De eekhoorn maakt gebruik van andere eekhoorns. Een eekhoornnest is rond met een diameter van dertig centimeter, en bevindt zich in een boom, op minstens zes meter hoogte, vlakbij de boomstam. Soms wordt een nest op een tak gemaakt, of in een holle boom. De buitenste zijde van het nest wordt gemaakt van twijgen, en de binnenzijde wordt bekleed met mos en gras. Nesten waarin de jongen worden geboren, zijn bekleed met een dikkere laag.

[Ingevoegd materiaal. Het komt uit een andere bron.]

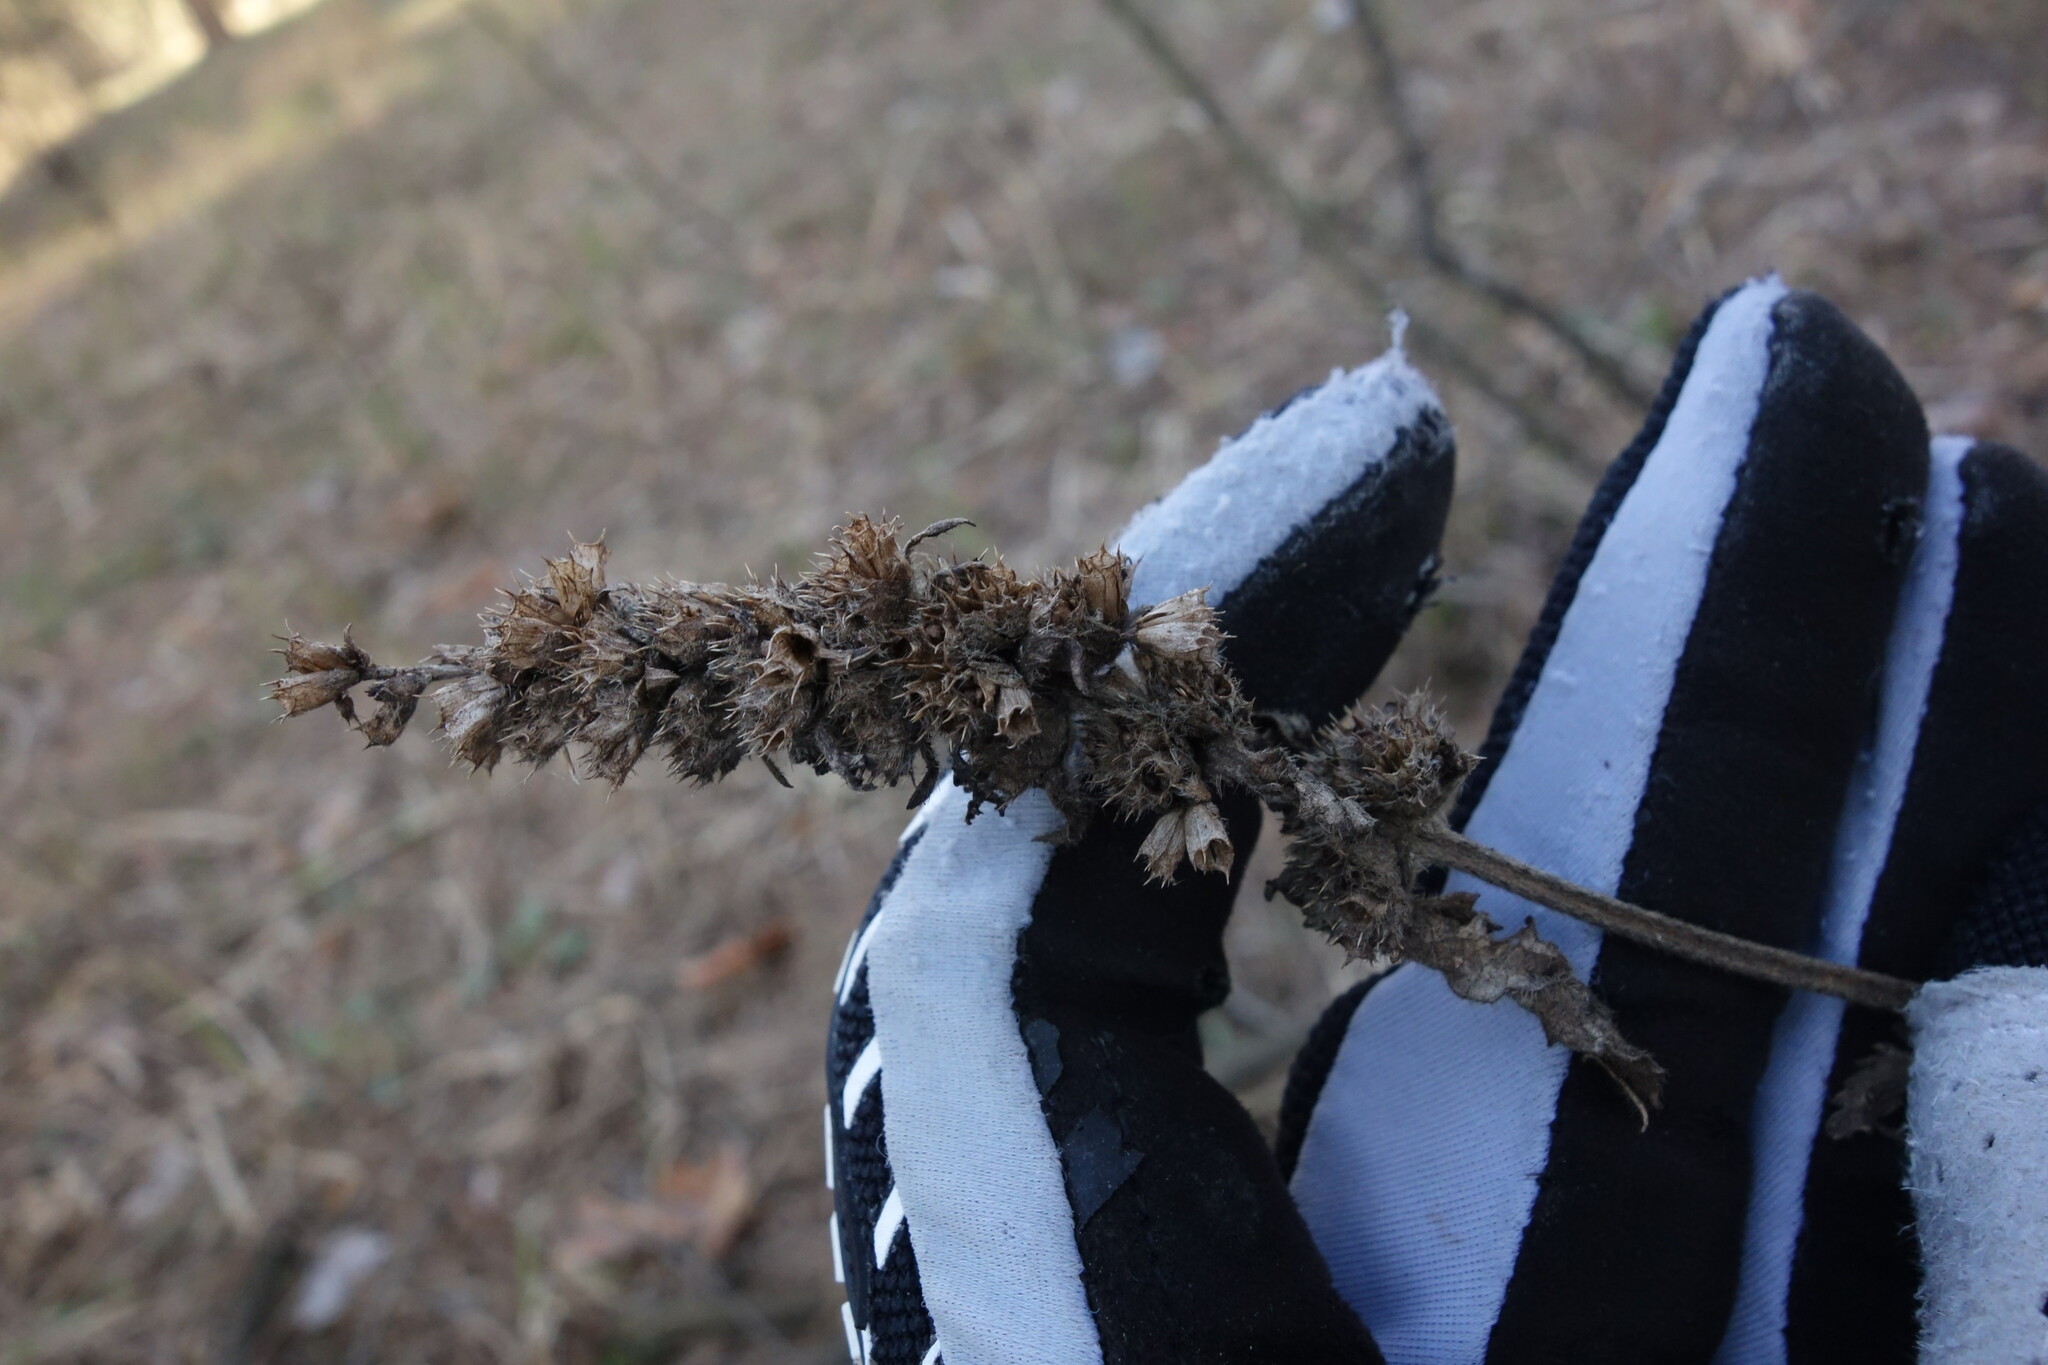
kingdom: Plantae
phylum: Tracheophyta
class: Magnoliopsida
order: Lamiales
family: Lamiaceae
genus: Betonica
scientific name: Betonica officinalis
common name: Bishop's-wort
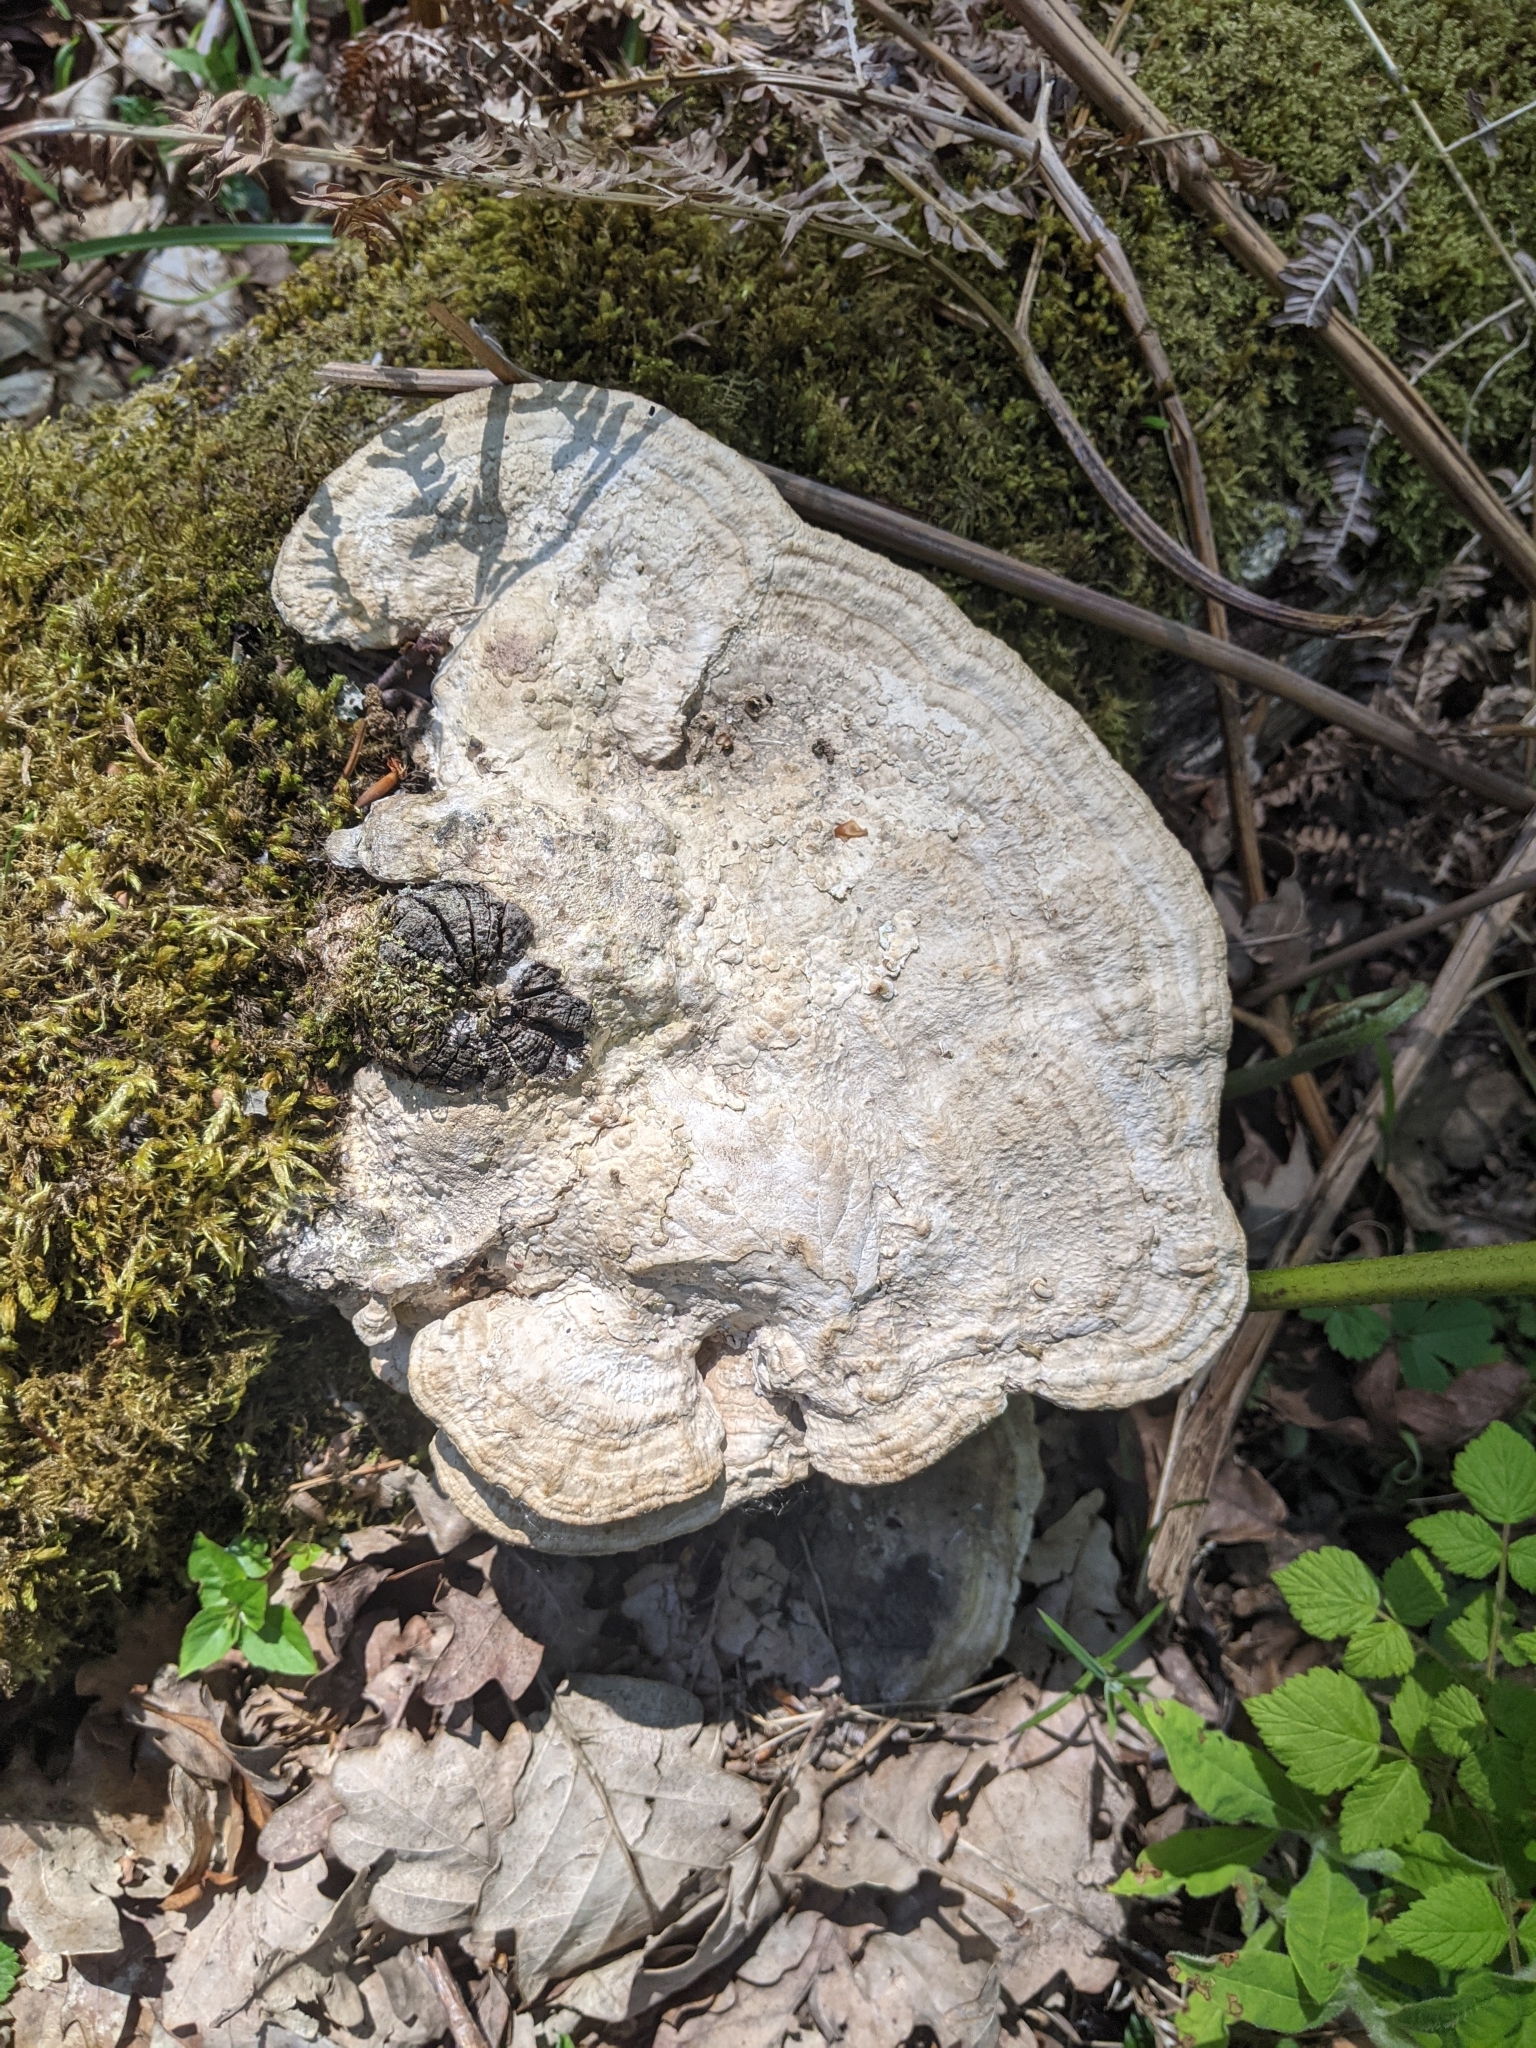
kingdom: Fungi
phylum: Basidiomycota
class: Agaricomycetes
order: Polyporales
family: Fomitopsidaceae
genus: Fomitopsis
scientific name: Fomitopsis
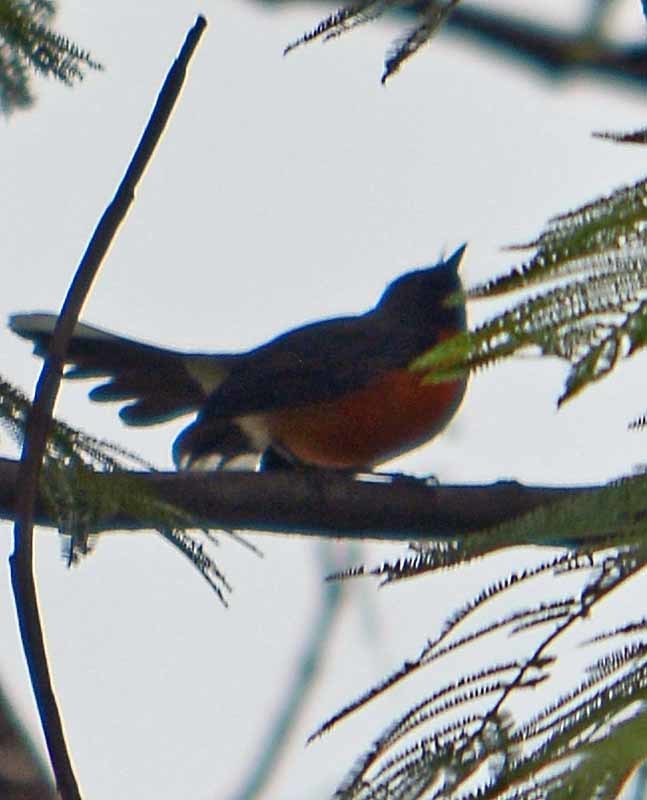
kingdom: Animalia
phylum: Chordata
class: Aves
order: Passeriformes
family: Parulidae
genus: Myioborus
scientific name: Myioborus miniatus
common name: Slate-throated redstart
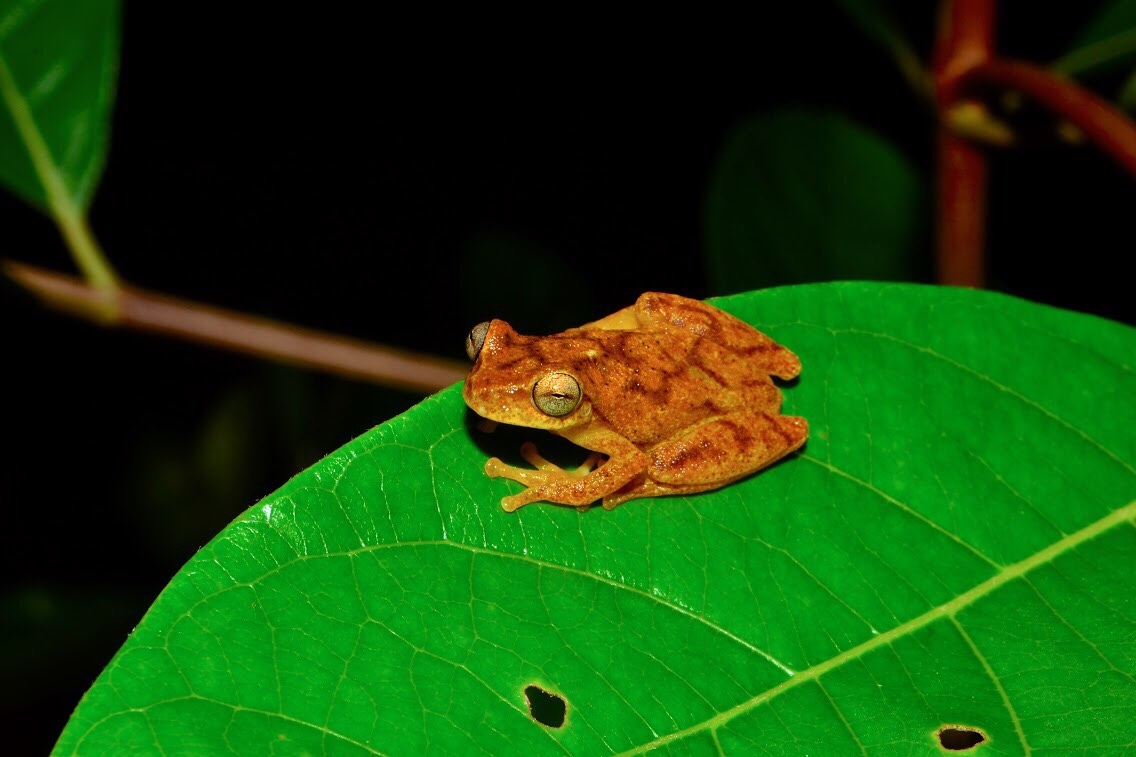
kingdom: Animalia
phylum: Chordata
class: Amphibia
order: Anura
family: Hylidae
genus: Dendropsophus
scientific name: Dendropsophus microcephalus
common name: Small-headed treefrog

Eekhoorns worden drie tot zeven jaar in het wild, en tot tien jaar in gevangenschap. De belangrijkste natuurlijke vijanden zijn marters, roofvogels en huishonden en -katten. Ook sterven dieren door verhongering en auto-ongelukken. Vooral in hun eerste jaar sterven veel dieren. Om aan zijn vijanden te ontkomen rent de eekhoorn spiraalsgewijs omhoog tegen een boom.
De woongebieden overlappen elkaar. Vooral in de winter, waarin de woongebieden groter zijn, is er veel overlap tussen de woongebieden. Vrouwtjes wonen meer verspreid van elkaar dan mannetjes, waardoor overlap tussen de woongebieden van vrouwtjes minder voorkomt. In de paartijd jagen de mannetjes achter elkaar aan, mogelijk om een hiërarchie tussen de mannetjes vast te stellen en zo het recht om te mogen paren te verwerven.
De paartijd is op zijn hoogtepunt tussen januari en maart. De draagtijd duurt 38 dagen. Meestal worden de jongen tussen maart en mei geboren, mits er voldoende goede dennenappels zijn. Anders worden de jongen tussen juli en september geboren.
Per worp krijgt een vrouwtje één tot acht jongen (gemiddeld drie). De jongen zijn bij de geboorte tien tot vijftien gram zwaar. Alleen het vrouwtje zorgt voor de jongen. Bij verstoring draagt het vrouwtje de jongen uit het nest. Na zeven tot acht weken begeven ze zich voor het eerst buiten het nest, en na zeven tot tien weken worden ze gespeend. Als de jongen tien tot zestien weken oud zijn, zijn ze onafhankelijk. De dieren zijn over het algemeen na tien tot twaalf maanden geslachtsrijp.
De eekhoorn leeft voornamelijk in uitgestrekte naaldbossen en gemengde bossen waarin naaldbomen overheersen. Ook komen ze voor in parken en tuinen. Ze zijn minder algemeen in kleinere naaldbossen of in loofbossen.